**Work instructions:** Rewrite the rows from the first line through the line containing "A: No, there are oranges but no nuts." as a numbered list, leaving out any blank lines.

[Collected data]
---------------

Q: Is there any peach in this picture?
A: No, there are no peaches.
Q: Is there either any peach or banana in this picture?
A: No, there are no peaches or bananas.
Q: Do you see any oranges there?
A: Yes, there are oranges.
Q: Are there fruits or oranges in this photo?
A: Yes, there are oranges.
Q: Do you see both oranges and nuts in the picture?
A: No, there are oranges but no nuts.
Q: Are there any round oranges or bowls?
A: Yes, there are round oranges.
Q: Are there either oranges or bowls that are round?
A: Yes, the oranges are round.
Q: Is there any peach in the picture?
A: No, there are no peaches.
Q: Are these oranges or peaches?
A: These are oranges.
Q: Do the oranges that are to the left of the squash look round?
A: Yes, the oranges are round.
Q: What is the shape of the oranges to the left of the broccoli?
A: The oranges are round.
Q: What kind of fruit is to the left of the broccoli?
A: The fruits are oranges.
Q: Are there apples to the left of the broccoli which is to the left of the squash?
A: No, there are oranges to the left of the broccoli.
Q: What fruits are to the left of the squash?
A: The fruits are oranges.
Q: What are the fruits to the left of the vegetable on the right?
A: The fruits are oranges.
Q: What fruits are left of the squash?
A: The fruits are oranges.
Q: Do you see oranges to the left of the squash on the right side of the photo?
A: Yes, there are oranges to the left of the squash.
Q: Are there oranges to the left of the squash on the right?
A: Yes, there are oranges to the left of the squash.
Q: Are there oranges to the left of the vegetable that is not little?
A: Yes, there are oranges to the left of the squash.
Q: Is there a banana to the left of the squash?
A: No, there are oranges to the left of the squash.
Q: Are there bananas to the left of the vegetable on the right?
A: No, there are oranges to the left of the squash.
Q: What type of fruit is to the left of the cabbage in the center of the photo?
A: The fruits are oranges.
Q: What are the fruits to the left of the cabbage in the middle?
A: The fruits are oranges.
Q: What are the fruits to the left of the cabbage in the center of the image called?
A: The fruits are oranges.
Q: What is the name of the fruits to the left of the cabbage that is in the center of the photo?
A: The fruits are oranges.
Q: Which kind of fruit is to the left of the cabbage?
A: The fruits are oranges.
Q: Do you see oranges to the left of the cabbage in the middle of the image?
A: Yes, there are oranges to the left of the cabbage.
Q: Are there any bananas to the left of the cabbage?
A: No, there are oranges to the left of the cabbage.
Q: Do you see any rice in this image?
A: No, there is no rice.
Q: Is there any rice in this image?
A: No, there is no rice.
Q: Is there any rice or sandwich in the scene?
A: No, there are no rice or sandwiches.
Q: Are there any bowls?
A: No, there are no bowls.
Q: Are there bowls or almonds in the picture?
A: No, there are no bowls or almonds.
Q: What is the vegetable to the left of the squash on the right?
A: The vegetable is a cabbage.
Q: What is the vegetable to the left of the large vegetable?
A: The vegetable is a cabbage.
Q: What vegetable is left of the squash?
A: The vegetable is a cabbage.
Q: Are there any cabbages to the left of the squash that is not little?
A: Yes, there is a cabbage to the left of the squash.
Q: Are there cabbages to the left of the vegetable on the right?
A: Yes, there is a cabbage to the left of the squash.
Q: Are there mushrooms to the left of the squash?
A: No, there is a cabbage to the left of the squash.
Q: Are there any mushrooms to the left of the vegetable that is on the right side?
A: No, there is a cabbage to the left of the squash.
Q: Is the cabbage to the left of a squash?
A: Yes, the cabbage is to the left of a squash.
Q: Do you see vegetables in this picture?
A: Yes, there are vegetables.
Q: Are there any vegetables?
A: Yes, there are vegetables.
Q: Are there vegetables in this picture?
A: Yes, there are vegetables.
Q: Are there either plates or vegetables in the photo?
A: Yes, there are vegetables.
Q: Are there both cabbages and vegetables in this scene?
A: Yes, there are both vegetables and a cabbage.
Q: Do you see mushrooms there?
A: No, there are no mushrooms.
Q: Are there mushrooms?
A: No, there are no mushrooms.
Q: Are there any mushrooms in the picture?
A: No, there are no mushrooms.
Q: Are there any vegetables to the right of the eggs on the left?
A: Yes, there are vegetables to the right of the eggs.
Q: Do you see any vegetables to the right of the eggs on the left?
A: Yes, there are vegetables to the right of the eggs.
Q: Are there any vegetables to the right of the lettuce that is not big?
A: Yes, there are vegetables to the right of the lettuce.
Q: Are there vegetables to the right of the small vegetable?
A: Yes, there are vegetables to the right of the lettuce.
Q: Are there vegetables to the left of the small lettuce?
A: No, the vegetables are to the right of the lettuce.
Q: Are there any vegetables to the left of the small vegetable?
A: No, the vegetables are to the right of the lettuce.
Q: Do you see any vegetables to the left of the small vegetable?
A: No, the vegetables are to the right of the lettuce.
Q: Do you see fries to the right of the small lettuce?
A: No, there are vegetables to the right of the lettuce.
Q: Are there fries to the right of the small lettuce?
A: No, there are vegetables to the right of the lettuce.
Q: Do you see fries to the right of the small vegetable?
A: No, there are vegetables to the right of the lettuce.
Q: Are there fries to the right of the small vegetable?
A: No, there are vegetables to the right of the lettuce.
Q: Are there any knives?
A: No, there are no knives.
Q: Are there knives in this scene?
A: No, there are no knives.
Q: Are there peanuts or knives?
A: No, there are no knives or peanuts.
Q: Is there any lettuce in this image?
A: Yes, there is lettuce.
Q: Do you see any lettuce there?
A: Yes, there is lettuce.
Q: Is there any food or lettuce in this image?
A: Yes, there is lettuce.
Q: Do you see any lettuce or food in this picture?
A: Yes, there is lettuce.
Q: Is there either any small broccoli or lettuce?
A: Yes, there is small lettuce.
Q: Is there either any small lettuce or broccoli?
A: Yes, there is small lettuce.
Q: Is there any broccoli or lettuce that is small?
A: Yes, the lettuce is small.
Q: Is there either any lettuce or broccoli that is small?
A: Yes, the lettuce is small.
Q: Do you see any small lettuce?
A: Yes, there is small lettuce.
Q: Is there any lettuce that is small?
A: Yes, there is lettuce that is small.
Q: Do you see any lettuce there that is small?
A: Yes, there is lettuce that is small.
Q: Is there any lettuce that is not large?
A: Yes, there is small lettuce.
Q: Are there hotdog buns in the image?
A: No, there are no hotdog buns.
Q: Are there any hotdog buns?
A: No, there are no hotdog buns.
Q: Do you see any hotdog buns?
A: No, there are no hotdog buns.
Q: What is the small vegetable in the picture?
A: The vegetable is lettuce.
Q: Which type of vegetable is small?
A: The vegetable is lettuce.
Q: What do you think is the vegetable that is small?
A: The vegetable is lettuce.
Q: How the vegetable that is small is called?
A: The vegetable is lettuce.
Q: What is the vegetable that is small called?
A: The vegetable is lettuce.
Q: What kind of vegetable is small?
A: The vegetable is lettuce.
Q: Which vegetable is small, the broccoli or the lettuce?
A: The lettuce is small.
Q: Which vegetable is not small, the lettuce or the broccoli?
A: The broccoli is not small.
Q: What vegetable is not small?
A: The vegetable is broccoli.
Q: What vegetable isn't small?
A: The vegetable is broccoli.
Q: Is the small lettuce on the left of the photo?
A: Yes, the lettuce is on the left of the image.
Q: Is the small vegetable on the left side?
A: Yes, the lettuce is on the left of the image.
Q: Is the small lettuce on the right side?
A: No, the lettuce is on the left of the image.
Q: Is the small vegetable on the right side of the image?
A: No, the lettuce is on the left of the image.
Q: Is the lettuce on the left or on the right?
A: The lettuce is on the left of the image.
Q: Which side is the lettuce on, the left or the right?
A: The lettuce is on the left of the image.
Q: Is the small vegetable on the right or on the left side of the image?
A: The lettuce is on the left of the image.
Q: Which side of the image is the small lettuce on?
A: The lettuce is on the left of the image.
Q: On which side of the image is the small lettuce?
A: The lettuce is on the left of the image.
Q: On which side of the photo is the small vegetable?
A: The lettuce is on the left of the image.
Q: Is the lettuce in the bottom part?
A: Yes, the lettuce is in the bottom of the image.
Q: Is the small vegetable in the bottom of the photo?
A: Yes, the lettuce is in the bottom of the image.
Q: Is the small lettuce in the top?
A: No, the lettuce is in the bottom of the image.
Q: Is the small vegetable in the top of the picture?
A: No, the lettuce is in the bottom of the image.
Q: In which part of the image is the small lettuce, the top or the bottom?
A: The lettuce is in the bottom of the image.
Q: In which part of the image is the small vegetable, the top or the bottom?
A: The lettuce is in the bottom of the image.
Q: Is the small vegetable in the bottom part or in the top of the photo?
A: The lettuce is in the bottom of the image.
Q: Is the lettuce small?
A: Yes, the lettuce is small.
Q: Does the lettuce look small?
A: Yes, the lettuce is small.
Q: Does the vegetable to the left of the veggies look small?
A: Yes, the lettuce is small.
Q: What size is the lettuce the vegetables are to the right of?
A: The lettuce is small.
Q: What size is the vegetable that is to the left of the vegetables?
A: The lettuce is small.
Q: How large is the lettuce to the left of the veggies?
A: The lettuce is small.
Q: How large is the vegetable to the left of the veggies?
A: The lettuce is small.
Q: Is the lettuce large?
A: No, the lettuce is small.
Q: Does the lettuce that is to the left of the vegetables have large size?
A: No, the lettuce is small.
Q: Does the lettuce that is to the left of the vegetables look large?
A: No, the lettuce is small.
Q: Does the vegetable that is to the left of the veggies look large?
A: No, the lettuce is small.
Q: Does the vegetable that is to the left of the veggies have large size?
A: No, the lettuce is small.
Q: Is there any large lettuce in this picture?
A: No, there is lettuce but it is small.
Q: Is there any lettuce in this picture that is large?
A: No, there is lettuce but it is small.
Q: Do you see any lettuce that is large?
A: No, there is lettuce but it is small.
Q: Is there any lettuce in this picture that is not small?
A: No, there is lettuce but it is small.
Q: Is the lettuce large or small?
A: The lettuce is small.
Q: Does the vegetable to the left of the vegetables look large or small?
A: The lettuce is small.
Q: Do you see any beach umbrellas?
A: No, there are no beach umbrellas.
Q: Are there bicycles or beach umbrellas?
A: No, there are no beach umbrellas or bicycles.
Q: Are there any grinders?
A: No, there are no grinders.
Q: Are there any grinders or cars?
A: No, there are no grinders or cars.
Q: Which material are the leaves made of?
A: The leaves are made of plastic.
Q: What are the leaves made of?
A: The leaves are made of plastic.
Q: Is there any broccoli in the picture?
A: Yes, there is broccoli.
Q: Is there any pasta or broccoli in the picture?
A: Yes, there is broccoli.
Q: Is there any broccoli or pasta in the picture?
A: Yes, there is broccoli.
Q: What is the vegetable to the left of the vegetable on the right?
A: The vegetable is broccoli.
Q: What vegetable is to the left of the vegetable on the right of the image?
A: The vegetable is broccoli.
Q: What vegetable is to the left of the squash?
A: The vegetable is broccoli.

---------------

**Response area:**
1. Q: Is there any peach in this picture?
2. A: No, there are no peaches.
3. Q: Is there either any peach or banana in this picture?
4. A: No, there are no peaches or bananas.
5. Q: Do you see any oranges there?
6. A: Yes, there are oranges.
7. Q: Are there fruits or oranges in this photo?
8. A: Yes, there are oranges.
9. Q: Do you see both oranges and nuts in the picture?
10. A: No, there are oranges but no nuts.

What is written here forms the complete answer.